The University of Oxford has launched Phase 1 trials for its Bundibugyo Ebola vaccine candidate. The Serum Institute of India has manufactured 620,000 doses to support the initiative. This development matters for vaccine preparedness against emerging viral threats.
The University of Oxford has begun human testing for a new vaccine candidate, ChAdOx1 BDBV, designed to target the Bundibugyo Ebola virus. This Phase 1 trial involves 50 healthy volunteers aged 18 to 55 and is the first time a vaccine for this specific strain of the virus has entered human clinical evaluation.
The vaccine uses viral vector technology, which is the same platform behind the Oxford/AstraZeneca COVID-19 vaccine. By building on this established technology, researchers aim to accelerate the development timeline. The Serum Institute of India (SII) has played a key role in the production process by manufacturing approximately 620,000 doses. While 4,000 doses are currently designated for the clinical trial, the remaining stockpile is maintained to allow for a rapid response if the vaccine passes its safety and effectiveness tests.

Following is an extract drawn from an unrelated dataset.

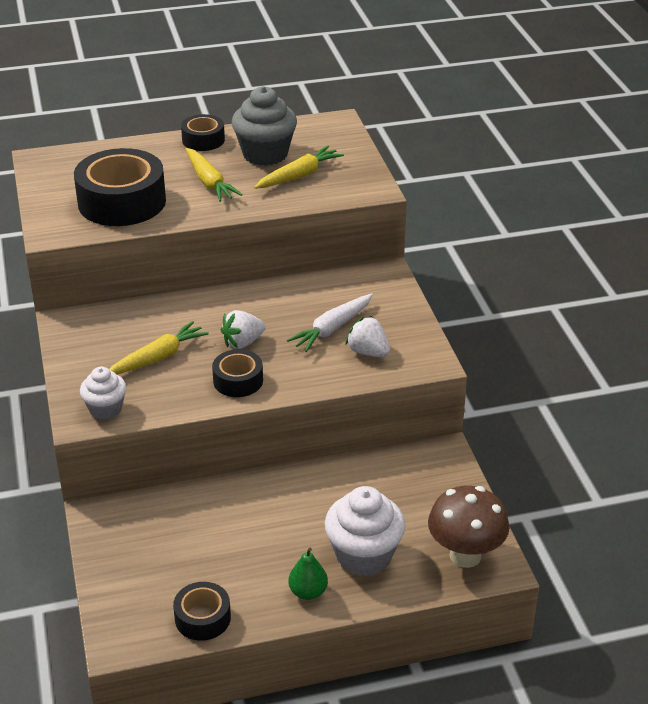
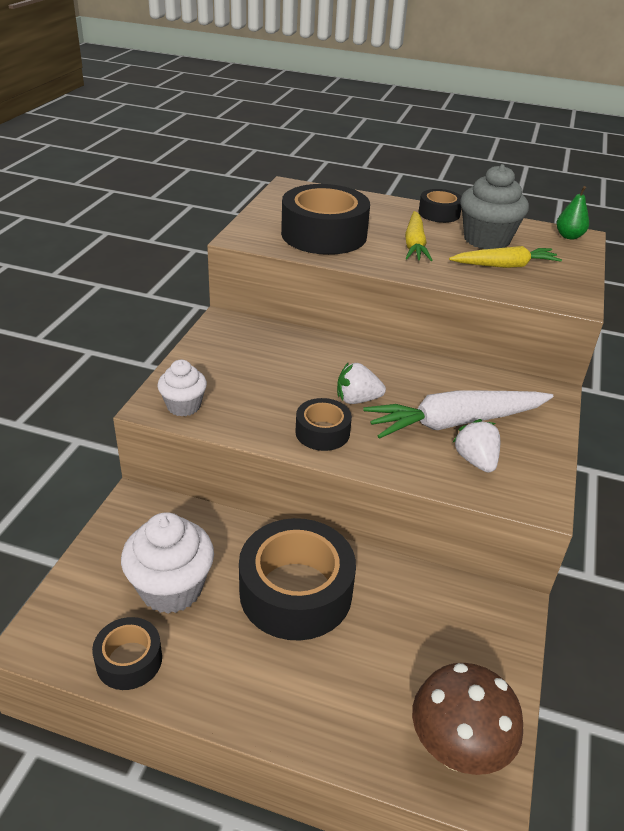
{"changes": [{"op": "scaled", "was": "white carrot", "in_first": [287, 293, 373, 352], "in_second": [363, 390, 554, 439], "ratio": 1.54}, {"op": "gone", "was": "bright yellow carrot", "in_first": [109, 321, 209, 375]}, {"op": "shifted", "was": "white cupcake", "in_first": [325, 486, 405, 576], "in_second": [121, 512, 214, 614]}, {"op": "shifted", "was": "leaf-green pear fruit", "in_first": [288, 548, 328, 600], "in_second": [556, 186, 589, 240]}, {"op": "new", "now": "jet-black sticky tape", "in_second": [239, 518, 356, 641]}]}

The Bundibugyo Ebola virus is considered a major health concern, as it is responsible for the third-largest Ebola outbreak ever recorded. The financial support for this project comes from the Coalition for Epidemic Preparedness Innovations (CEPI), which has provided $8.6 million to move the candidate from research to the testing stage.

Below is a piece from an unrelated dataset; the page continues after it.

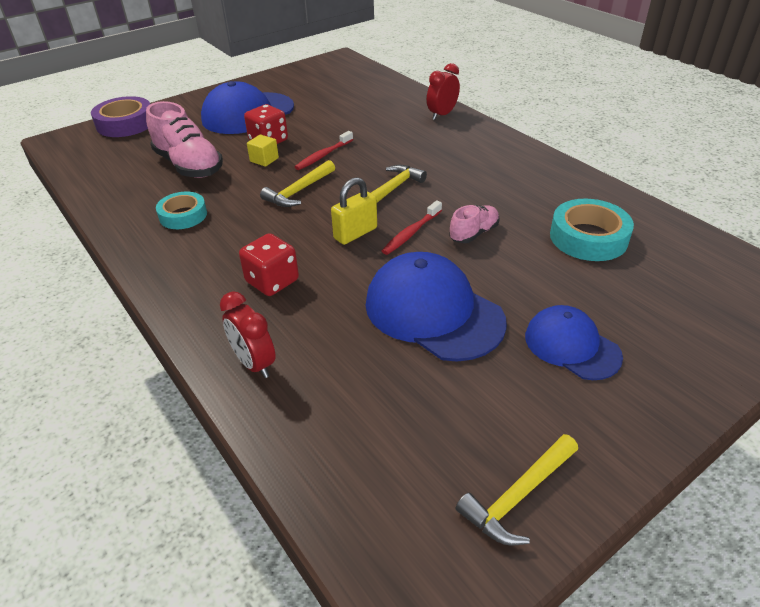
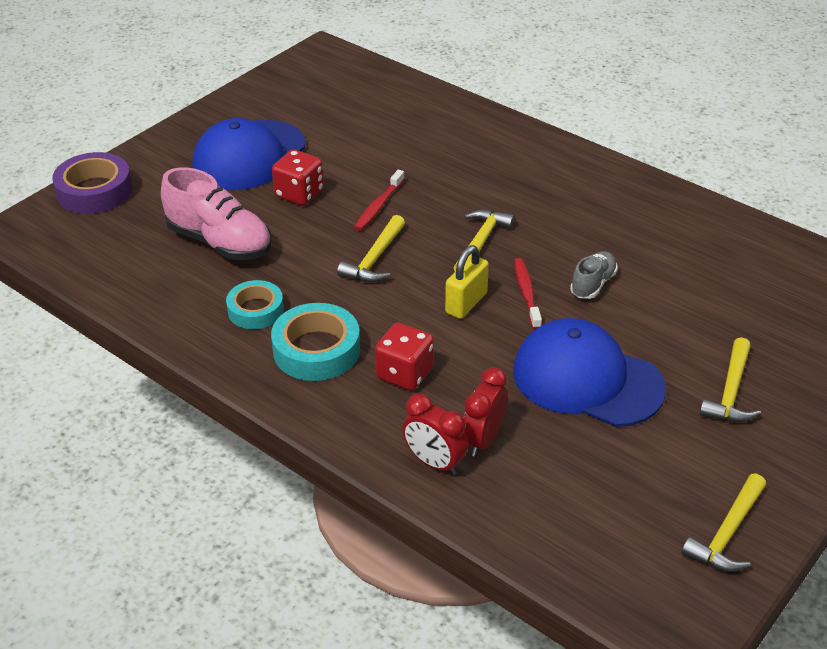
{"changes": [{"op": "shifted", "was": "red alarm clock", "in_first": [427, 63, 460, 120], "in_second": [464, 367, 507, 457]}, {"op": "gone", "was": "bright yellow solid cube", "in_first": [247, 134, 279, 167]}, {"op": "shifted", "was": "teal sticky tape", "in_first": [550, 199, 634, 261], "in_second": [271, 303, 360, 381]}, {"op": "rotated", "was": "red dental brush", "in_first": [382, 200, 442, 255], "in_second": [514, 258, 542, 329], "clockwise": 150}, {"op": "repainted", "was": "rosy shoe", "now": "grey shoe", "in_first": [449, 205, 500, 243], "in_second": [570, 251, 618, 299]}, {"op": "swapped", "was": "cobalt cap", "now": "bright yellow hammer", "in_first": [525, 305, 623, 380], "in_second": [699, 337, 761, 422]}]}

For the Serum Institute of India, this project demonstrates its ongoing role in global vaccine manufacturing partnerships, particularly for large-scale production of experimental vaccines. Investors and observers often look at such partnerships as a indicator of a company’s operational capacity to handle complex, large-scale medical manufacturing, although the commercial viability of such vaccines typically depends on international health agency contracts and emergency procurement needs. The next phase for the project will be to review data from these initial 50 participants to determine safety and the immune response generated by the vaccine.